From left: Artwork by Fasiha Irfan and Rafia Baig's composition.
More than literal depictions, the artworks on display carry gestures, whispers and delicate threads and often shout out loud ideas of belonging, heritage and transformation. The shoreline emerges as a symbol of being and becoming, a space where histories repose, even as they are turned into futures. Light and water serve as recurring metaphors, reflecting states of memory, serenity, and emotional depth. Across the exhibition, movement and stillness coexist: waves crash and recede, sunlight flickers on surfaces, and textures echo the rhythms of dunes and tides. There are moments of transition as the sun sets into the sea and footsteps silently beckon from the sands, nudging the guest for contemplation.
The city of Dubai appears not just as backdrop, but as metaphor - a place where ambition rises from history and where beauty is found in contradiction. Dubai appears not merely as a backdrop, but as a powerful metaphor: a city rising from heritage-rich sands, a place where ambition and memory walk hand in hand. The exhibition’s richness also lies in its multiplicity; a reflection of the diverse voices and practices of its participants who hail from South Asia, united by a shared inquiry into belonging and transformation. Together, the works produce a collective resonance, a reminder that spaces can hold stories as deeply as the people who inhabit them.
Mishal Sajid's vision of sun, sea and shore (left) and Bettina Kulakowski's artwork.
In the heart of a bustling metropolis, where the race against time is a part of life and ambitions are as expansive as the horizons beyond the sands, the exhibition offers a quiet space for reflection; an opportunity for visitors to ponder their own connections to heritage, land and belonging. It reminds one that every shore is a threshold, every wave an invitation and every grain of sand, a witness to the passage of time. The show stands as a testament to the strength of collaboration, the strength of collective vision, and the enchantments that emerge when heritage and belonging combine. Visitors are invited to experience the quiet poetry of a city that lives within the spaces between land and shore; a place that, like the artworks themselves, reminds us that belonging is not only about where we come from, but also about where we choose to stand, to reflect, and to dream.

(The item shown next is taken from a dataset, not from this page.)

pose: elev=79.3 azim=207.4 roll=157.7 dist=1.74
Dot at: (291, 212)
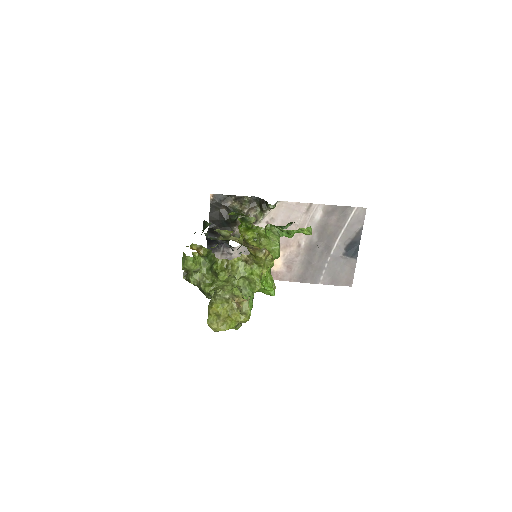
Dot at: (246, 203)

Maria Lari is an artist who has shaped the Social Arts Gallery into a platform that brings together artists, brands and communities for meaningful, socially engaged events. Through exhibitions, workshops, and collaborative projects, Social Arts celebrates diversity and strives to create spaces where dialogue can flourish and connections can deepen. “With ‘Where Sun Meets Shore’, we aim to capture the joy and beauty of Dubai summers — where long, sunlit days meet ocean breezes, and the landscape itself becomes a living canvas,” says Lari. A Pakistani-Nepali artist and art promoter based in Dubai, she is in tune with the vibrancy of belonging and heritage. Through Social Arts and its initiatives, she weaves these ideas into spaces where heritage and emotion blend, allowing communities to find common ground and share ethereal moments of beauty.
Maria Lari and FS Karachiwala
FS Karachiwala is an accomplished art curator and cultural producer with a long-standing passion for building bridges between communities. Living and working between Dubai and Karachi, he has dedicated himself to nurturing connections across borders, creating platforms for dialogue that champion heritage and innovation. He is a recipient of the Creative Activism Award from the Cultures of Resistance Network - a testament to his commitment to using the language of art as a means for connection, understanding and social change.